WWE Superstars like Damien Sandow, who have forgettable, ineffective finishing moves, have to enter a knife fight armed with a No. 2 pencil.
Randy Orton's RKO and Roman Reigns' spear are examples of finishers at their best—thrilling, powerful, dramatic. These moves punctuate the end of a match. They make the audience believe that the foes receiving them will not get up from them until after the referee has counted to three.
Sandow is among the current crop of wrestlers who don't have the benefit of a move like that. That deficiency in his repertoire is no trivial detail; it's part of what's holding him back.
His current finisher is dubbed You're Welcome, a full nelson slam. It doesn't feel like a match-ending move, rather more of a setup for something more powerful.
That leaves the end of Sandow's matches feeling as if they're missing something. It makes him feel like less of a danger to his opponent.
Undertaker's Tombstone and Sheamus' Brogue Kick are weapons to be feared. They come off as devastating moves that provide a lasting image to cap off a hard-fought match.
You're Welcome, in comparison, is underwhelming. That results in it being harder to take Sandow as a threat.
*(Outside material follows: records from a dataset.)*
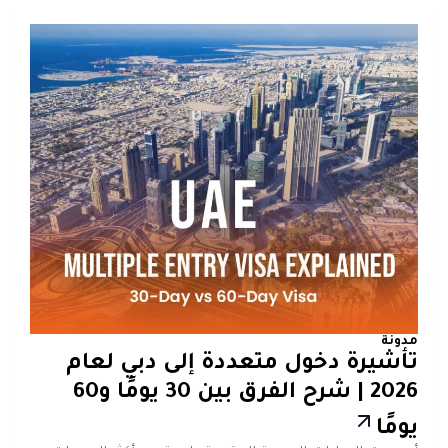
مدونة
تأشيرة دخول متعددة إلى دبي لعام
2026 | شرح الفرق بين 30 يومًا و60
يومًا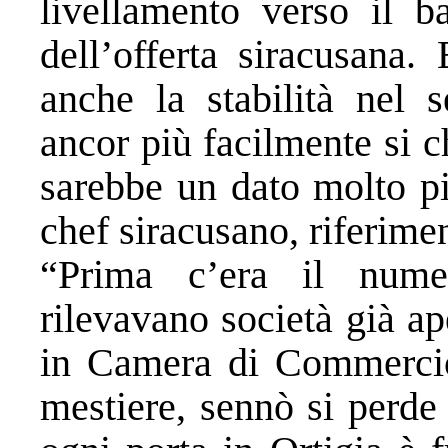
livellamento verso il b
dell’offerta siracusana
anche la stabilità nel s
ancor più facilmente si c
sarebbe un dato molto pi
chef siracusano, riferimen
“Prima c’era il nume
rilevavano società già a
in Camera di Commercio
mestiere, sennò si perde 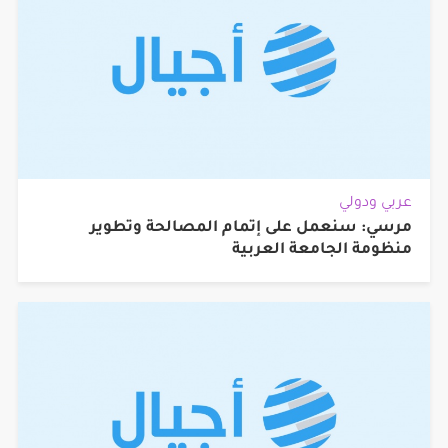
عربي ودولي
مرسي: سنعمل على إتمام المصالحة وتطوير
منظومة الجامعة العربية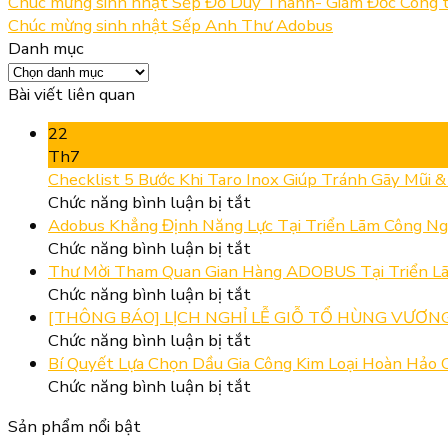
Chúc mừng sinh nhật Sếp Đỗ Duy Thanh- Giám Đốc Công t
Chúc mừng sinh nhật Sếp Anh Thư Adobus
Danh mục
Danh
mục
Bài viết liên quan
22
Th7
Checklist 5 Bước Khi Taro Inox Giúp Tránh Gãy Mũi 
ở
Chức năng bình luận bị tắt
Checklist
Adobus Khẳng Định Năng Lực Tại Triển Lãm Công Ng
5
ở
Chức năng bình luận bị tắt
Bước
Adobus
Thư Mời Tham Quan Gian Hàng ADOBUS Tại Triển Lã
Khi
Khẳng
ở
Chức năng bình luận bị tắt
Taro
Định
Thư
[THÔNG BÁO] LỊCH NGHỈ LỄ GIỖ TỔ HÙNG VƯƠNG,
Inox
Năng
Mời
ở
Chức năng bình luận bị tắt
Giúp
Lực
Tham
[THÔNG
Bí Quyết Lựa Chọn Dầu Gia Công Kim Loại Hoàn Hảo C
Tránh
Tại
Quan
BÁO]
ở
Chức năng bình luận bị tắt
Gãy
Triển
Gian
LỊCH
Bí
Sản phẩm nổi bật
Mũi
Lãm
Hàng
NGHỈ
Quyết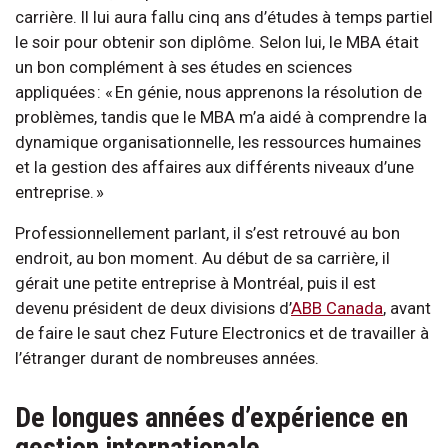
carrière. Il lui aura fallu cinq ans d’études à temps partiel
le soir pour obtenir son diplôme. Selon lui, le MBA était
un bon complément à ses études en sciences
appliquées : « En génie, nous apprenons la résolution de
problèmes, tandis que le MBA m’a aidé à comprendre la
dynamique organisationnelle, les ressources humaines
et la gestion des affaires aux différents niveaux d’une
entreprise. »
Professionnellement parlant, il s’est retrouvé au bon
endroit, au bon moment. Au début de sa carrière, il
gérait une petite entreprise à Montréal, puis il est
devenu président de deux divisions d’
ABB Canada
, avant
de faire le saut chez Future Electronics et de travailler à
l’étranger durant de nombreuses années.
De longues années d’expérience en
gestion internationale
It's hard to imagine that move being able to put away Orton, John Cena or CM Punk.
WWE has tried to find a standout finisher for Sandow but has been unable to do so thus far.
He began his WWE career using Terminus, a straight-jacket neckbreaker. It took a long time to set up and looked awkward and clunky.
The company then had him finish off foes with Silencer, a move that looked a lot like The Rock's Rock Bottom.
It was an improvement, but it failed to make the kind of impression that Sandow and his supporters hoped for. He's since moved on, following Wade Barrett's lead as a Superstar continually pulling out a new sword but failing to find one that is able to make a significant cut.
Barrett went from using Wasteland to finishing off his opponents with an elbow smash.
The move was first called The Souvenir and involved a complicated setup where he would twist around his foe before clocking them. WWE had him simplify the move and renamed it Bull Hammer. While it's more impressive than, say, striking someone with a cobra sock puppet, it's still not all that exciting.
In a world populated with superkicks, 450 splashes and ring-rattling powerbombs, moves like the Bull Hammer and You're Welcome aren't loud enough to get noticed in the din that is WWE action.
One doesn't build a Hall of Fame career around a great finisher, but it's a part of the Superstar package that can either propel or stall a wrestler's journey.
Had Steve Austin continued to use the Stun Gun as his finisher once he became "Stone Cold," his attacks on Vince McMahon and the climaxes of his matches would have been less compelling.
The Stunner was the perfect armament to complement his badass persona. Fans looked forward to seeing him hit it almost as much as they looked forward to seeing him tear through the curtains once his entrance music kicked on.
Sandow has yet to find his own ideal weapon.
Brodus Clay's running splash and Camacho's DDT certainly aren't the only things preventing them from climbing higher up the WWE hierarchy, but those moves are too commonplace to help either man stand out.
Reigns, on the other hand, has used the spear to capture the audience's attention in a big way. Take away that move, and you take away him sending Kane crashing through the security barricade. Try to imagine him going on his memorable Survivor Series run by knocking folks out with Sandow's You're Welcome.
There would be far less electricity in that moment with that switch.
Sandow's issues go far beyond his choice of decisive move, but it's a defect that needs to be addressed. While WWE tries to figure out his character, his motivations and how to present him, it also needs to find a better finishing move for him.
As it stands, Sandow—like Clay, Camacho and Barrett—is jousting with a pool noodle.